EXTRAIT:
---

La Cour suprême des États-Unis donne tort aux « grands électeurs déloyaux »

Tous les citoyens américains en âge de voter peuvent exercer leur droit de vote lors de l'élection présidentielle, mais ils ne choisissent pas directement le chef d'État ni son colistier.
Photo : Radio-Canada
- Sophie-Hélène Lebeuf
Prenez note que cet article publié en 2020 pourrait contenir des informations qui ne sont plus à jour.
Un État a le droit d’obliger ses grands électeurs à respecter le vote populaire de cet État lors de la désignation du président, a statué lundi le plus haut tribunal américain.
La décision, l'une des rares à avoir été prises à l'unanimité, vient ainsi limiter l'indépendance des membres du Collège électoral, à quatre mois du scrutin présidentiel.
Après avoir tranché en faveur du Colorado et de l'État de Washington, qui étaient au centre du litige, le tribunal a statué qu'un État pouvait punir les grands électeurs rebelles ou nommer quelqu'un d'autre à leur place.
Les tribunaux inférieurs qui avaient examiné le dossier étaient arrivés à des conclusions contradictoires.
Plusieurs États démocrates et républicains voulaient que la Cour règle la question, advenant la possibilité que les résultats de novembre soient suffisamment serrés pour que l'issue de l'élection soit déterminée par ceux qui sont surnommés les grands électeurs déloyaux
.
Le texte de la Constitution et l'histoire de la nation permettent tous deux à un État de faire respecter l'engagement d'un grand électeur de soutenir le candidat à la présidence de son parti ainsi que le choix des électeurs de l'État
, a écrit la juge Elena Kagan, qui a rédigé la décision.
Un État qui oblige ses électeurs à respecter le vote de millions de citoyens [...] agit en conformité avec la Constitution et avec la confiance d'une nation dans laquelle nous, le peuple, gouvernons
, a-t-elle expliqué, en faisant référence au préambule de la Constitution.
Le juge Clarence Thomas est parvenu à la même conclusion que ses collègues, mais a cependant invoqué les principes généraux du fédéralisme.
Les grands électeurs ne sont pas des agents libres; ils doivent voter pour le candidat que les électeurs de l'État ont choisi.
Les représentants du Collège électoral des États qui ne les soumettent pas à une obligation légale demeurent cependant libres de voter comme bon leur semble.

---

EXTRAITS DE DONNÉES:
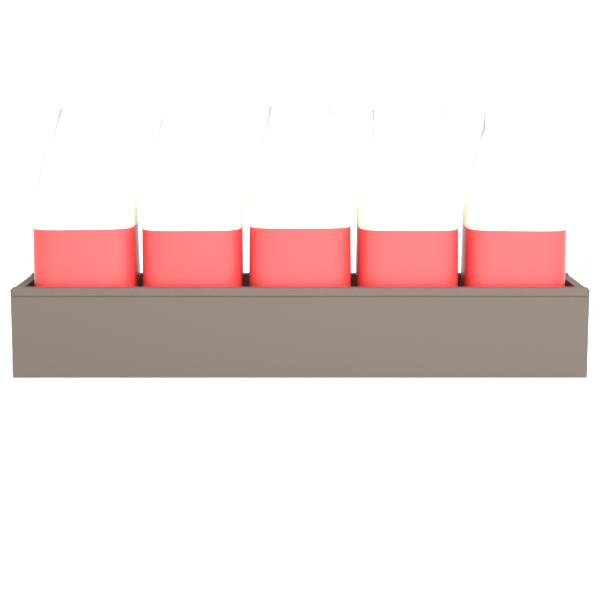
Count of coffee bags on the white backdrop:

---

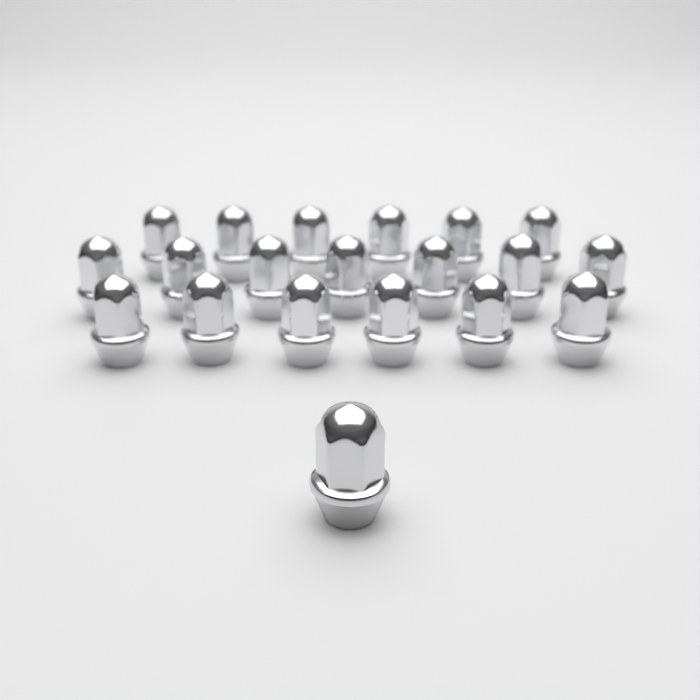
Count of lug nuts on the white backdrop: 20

---

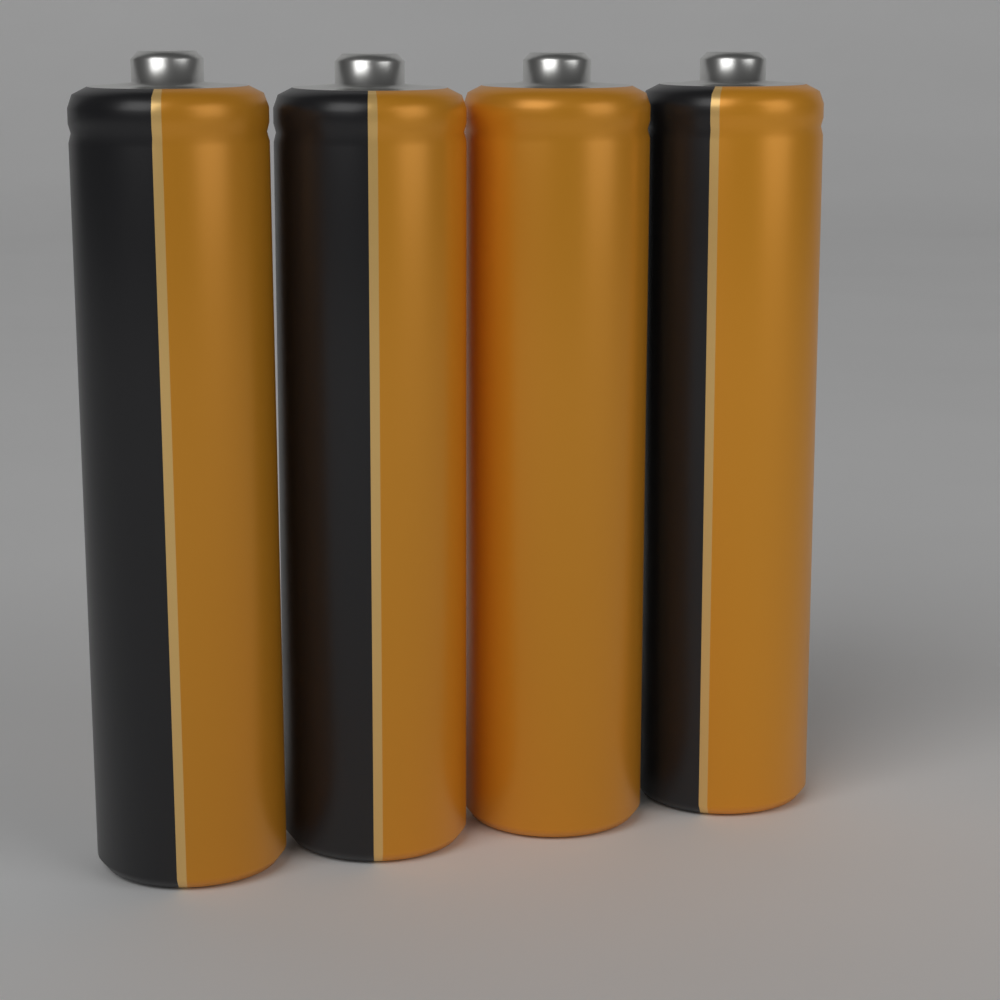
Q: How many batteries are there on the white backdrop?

---

TRAVAIL DEMANDÉ:
1. Répondez à ces questions d'après l'article sur la Cour suprême :
(a) Qui a rédigé la décision ?
(b) Combien de mois avant le scrutin présidentiel la décision a-t-elle été rendue ?
(c) Sur quoi le juge Clarence Thomas s'est-il appuyé ?
2. Dressez la liste de toutes les personnes nommées dans l'article sur la Cour suprême.

RÉSULTATS PAR TÂCHE:
1.
(a) La juge Elena Kagan.
(b) Quatre mois.
(c) Sur les principes généraux du fédéralisme.

2. Sophie-Hélène Lebeuf, Elena Kagan, Clarence Thomas